Portman, a former Ohio congressman, described the $50 billion provision for special war funding for fiscal 2009 as a kind of “place-holder — an arbitrary figure for whatever might come.”

“We really don’t know what the costs will be,” Portman said in a White House briefing.

White House spokesman Tony Fratto said the lower cost figure for 2008 should not be interpreted as an indication that the Bush administration expects to begin a major troop reduction in Iraq this year.

War aside, Bush’s is claiming a major achievement in that under his plan, the deficit would be eliminated by the end of 2012, or at the end of his successor’s first term.

“I strongly believe Congress needs to listen to a budget which says no tax increase and a budget, because of fiscal discipline, that can be balanced in five years,” Bush said Monday.

But Robert Greenstein, head of the progressive Center on Budget and Policy Priorities, said the president’s plan to make his tax cuts permanent will cost the government $3.5 trillion over five years.

And the Concord Coalition took issue with Bush’ deficit- reduction numbers.

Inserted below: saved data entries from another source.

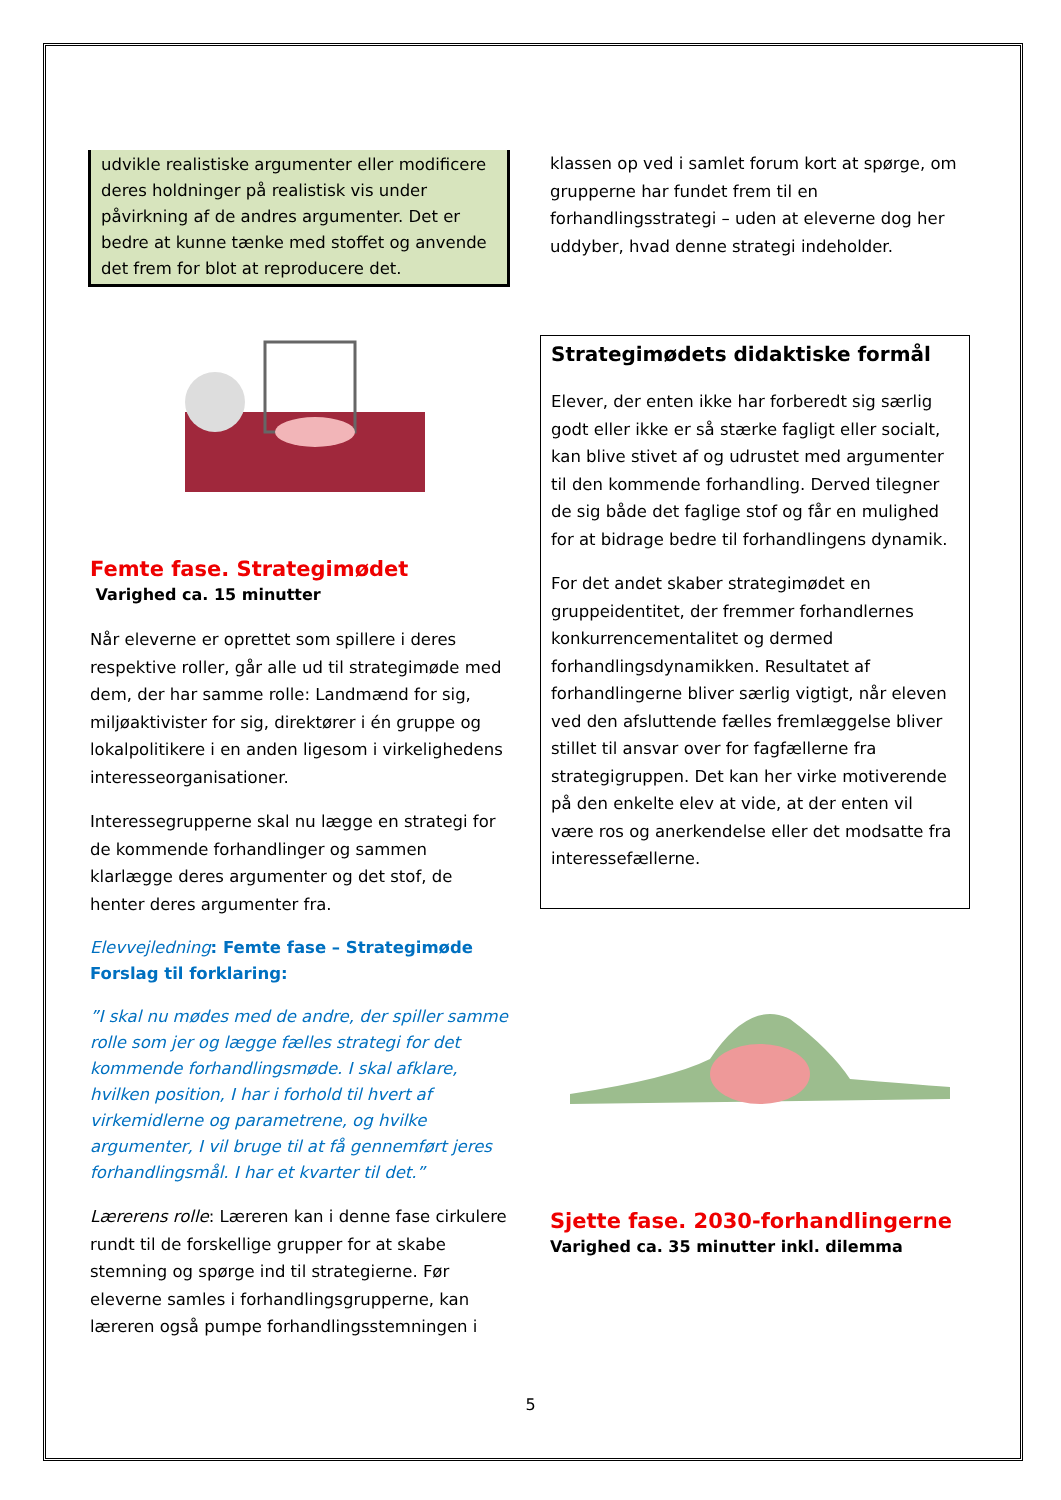udvikle realistiske argumenter eller modificere deres holdninger på realistisk vis under påvirkning af de andres argumenter. Det er bedre at kunne tænke med stoffet og anvende det frem for blot at reproducere det.
Femte fase. Strategimødet
Varighed ca. 15 minutter
Når eleverne er oprettet som spillere i deres respektive roller, går alle ud til strategimøde med dem, der har samme rolle: Landmænd for sig, miljøaktivister for sig, direktører i én gruppe og lokalpolitikere i en anden ligesom i virkelighedens interesseorganisationer.
Interessegrupperne skal nu lægge en strategi for de kommende forhandlinger og sammen klarlægge deres argumenter og det stof, de henter deres argumenter fra.
Elevvejledning: Femte fase – Strategimøde
Forslag til forklaring:
”I skal nu mødes med de andre, der spiller samme rolle som jer og lægge fælles strategi for det kommende forhandlingsmøde. I skal afklare, hvilken position, I har i forhold til hvert af virkemidlerne og parametrene, og hvilke argumenter, I vil bruge til at få gennemført jeres forhandlingsmål. I har et kvarter til det.”
Lærerens rolle: Læreren kan i denne fase cirkulere rundt til de forskellige grupper for at skabe stemning og spørge ind til strategierne. Før eleverne samles i forhandlingsgrupperne, kan læreren også pumpe forhandlingsstemningen i
klassen op ved i samlet forum kort at spørge, om grupperne har fundet frem til en forhandlingsstrategi – uden at eleverne dog her uddyber, hvad denne strategi indeholder.
Strategimødets didaktiske formål
Elever, der enten ikke har forberedt sig særlig godt eller ikke er så stærke fagligt eller socialt, kan blive stivet af og udrustet med argumenter til den kommende forhandling. Derved tilegner de sig både det faglige stof og får en mulighed for at bidrage bedre til forhandlingens dynamik.
For det andet skaber strategimødet en gruppeidentitet, der fremmer forhandlernes konkurrencementalitet og dermed forhandlingsdynamikken. Resultatet af forhandlingerne bliver særlig vigtigt, når eleven ved den afsluttende fælles fremlæggelse bliver stillet til ansvar over for fagfællerne fra strategigruppen. Det kan her virke motiverende på den enkelte elev at vide, at der enten vil være ros og anerkendelse eller det modsatte fra interessefællerne.
Sjette fase. 2030-forhandlingerne
Varighed ca. 35 minutter inkl. dilemma
5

“Tax cuts remain the main priority in the budget,” the coalition said. “The revenue loss from the president’s tax proposals, including extension of expiring tax cuts over five years [$599 billion] is more than 10 times the proposed savings from mandatory spending [$46 billion] from reductions in nonsecurity discretionary spending.”

Sen. Joseph I. Lieberman, I-Conn., normally an ally of the Bush administration on national security issues, attacked the president’s homeland security budget.

“For the fourth year in a row,” Lieberman said, Bush’s proposals “will undercut crucial support for the men and women on the front lines of the domestic war on terrorism and endanger the ability of first-responders to prepare themselves adequately for predictable disasters.”

And freshman Sen. Sherrod Brown, D-Ohio, warned that Bush has carelessly underfunded veterans’ needs.

“The budget requests approximately $34.2 billion for veterans’ health care, a 6 percent increase over the 2007 funding level of $32.3 billion,” Brown said.

“The VA has testified in the past that the Veterans Health Administration requires a minimum annual increase of 13 to 14 percent to meet the rising costs from medical inflation and increasing demand.”